A few of them are already in Brazil coach Tite’s plans for next year’s World Cup in Russia, and signing them now instead of next season could be a real bargain.

Here are some names to know:

LUAN

A 24-year-old striker at title-favorite Gremio, Luan has yet to play abroad and his coach has already said it will be hard to keep him in Brazil until the end of the season. After eight matches, Luan has scored four goals. Gremio executives have said they won’t take less than 24 million euros ($27 million) for him. Luan was part of Brazil’s gold-medal winning team at the Olympics in Rio de Janeiro. He began the tournament on the bench, but eventually took a place in the starting lineup alongside Neymar and Gabriel Jesus. Ronaldinho said Luan deserves to be at Barcelona. “Luan would fit in perfectly there, he is very creative,” Ronaldinho said.

GUILHERME ARANA

More than 20 percent of the goals scored by Corinthians this year have come from the left foot of 20-year-old defender Guilherme Arana. An excellent Brazilian-style dribbler, Arana had several assists in the derbies against the team’s three Sao Paulo city rivals. Arana has yet to make his international debut, but he believes his short time with Tite at the club could help him get to Russia next year. Many in Brazilian media have dubbed him “the new Marcelo.”

________

**Tasks for this exercise:**
1. In the text on Brazilian football prospects, what is the lowest fee Gremio executives say they will accept for Luan?
2. Extend the text on Brazilian football prospects, starting after its final sentence.
The items are not needed for this work.

________

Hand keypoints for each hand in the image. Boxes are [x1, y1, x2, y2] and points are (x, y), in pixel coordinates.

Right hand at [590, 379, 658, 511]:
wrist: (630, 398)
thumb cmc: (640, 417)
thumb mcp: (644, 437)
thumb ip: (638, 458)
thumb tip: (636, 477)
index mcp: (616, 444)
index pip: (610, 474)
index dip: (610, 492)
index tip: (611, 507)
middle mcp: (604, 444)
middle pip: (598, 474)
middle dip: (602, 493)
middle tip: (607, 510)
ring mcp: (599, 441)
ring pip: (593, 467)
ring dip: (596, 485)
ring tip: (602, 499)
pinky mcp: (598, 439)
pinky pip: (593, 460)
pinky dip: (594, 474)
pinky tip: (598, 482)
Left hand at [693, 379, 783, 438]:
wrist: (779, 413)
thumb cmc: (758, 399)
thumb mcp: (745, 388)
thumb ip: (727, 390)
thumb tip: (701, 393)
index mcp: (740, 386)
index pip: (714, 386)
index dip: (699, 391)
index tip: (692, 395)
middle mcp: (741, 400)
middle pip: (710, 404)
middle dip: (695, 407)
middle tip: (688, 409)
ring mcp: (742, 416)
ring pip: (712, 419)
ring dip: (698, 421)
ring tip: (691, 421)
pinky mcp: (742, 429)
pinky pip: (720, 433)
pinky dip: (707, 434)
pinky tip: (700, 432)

________

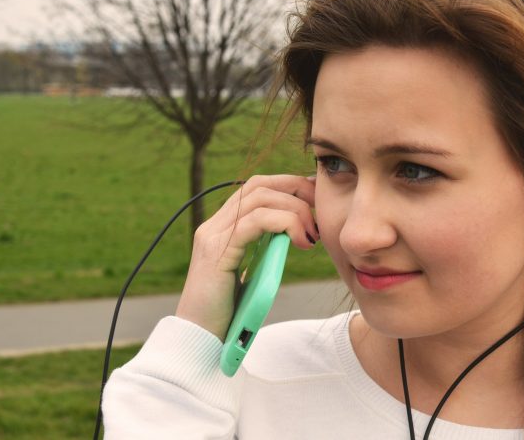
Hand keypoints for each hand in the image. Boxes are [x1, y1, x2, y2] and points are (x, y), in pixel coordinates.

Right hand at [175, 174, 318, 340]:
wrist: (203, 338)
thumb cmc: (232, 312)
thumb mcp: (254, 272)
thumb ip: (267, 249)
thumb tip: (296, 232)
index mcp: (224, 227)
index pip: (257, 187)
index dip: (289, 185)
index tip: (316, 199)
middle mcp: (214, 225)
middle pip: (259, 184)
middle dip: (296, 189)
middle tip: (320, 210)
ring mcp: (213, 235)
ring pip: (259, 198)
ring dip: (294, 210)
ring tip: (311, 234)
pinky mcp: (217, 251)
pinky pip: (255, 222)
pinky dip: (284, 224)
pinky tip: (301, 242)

________

**Your written answers:**
1. 24 million euros ($27 million).

2.
LUCAS LIMA

A close friend of Neymar, 26-year-old midfielder Lucas Lima has been frequently linked with a transfer to Barcelona. In the first 100 days of 2017 he had 10 assists – the same number he produced all of last season. He is in top physical shape, something that has earned him praise from coaches and a series of callups from Tite to play with Brazil. Lima has rejected a series of offers from Chinese clubs because he wants to play in Europe.

GUSTAVO SCARPA

Fluminense midfielder Gustavo Scarpa is classy and cerebral, traits he tries to mirror from his hero Andres Iniesta. But the 23-year-old Brazilian can also provide some stunning shots from long distance, like the goal he scored from his own half in February in a Brazilian Cup match against Globo. Scarpa likes to play as a left winger, but he can also be used in a central midfield position and as a left back. Tite called on him for a friendly against Colombia in February. In the 2016 Brazilian league, he scored eight goals and had 10 assists. He has just finished recovering from a right foot injury.

DUDU

A fan-favorite at defending champion Palmeiras last season, 25-year-old striker Dudu has yet to score in this year’s competition. Still recovering from injury, Dudu is fast and often runs right at goal. He played at Dynamo Kyiv without much success from 2011-14, and he admits he was not very mature when that transfer happened. In March, he was part of the Brazil team for World Cup qualifying matches against Uruguay and Paraguay, as a replacement of injured Douglas Costa.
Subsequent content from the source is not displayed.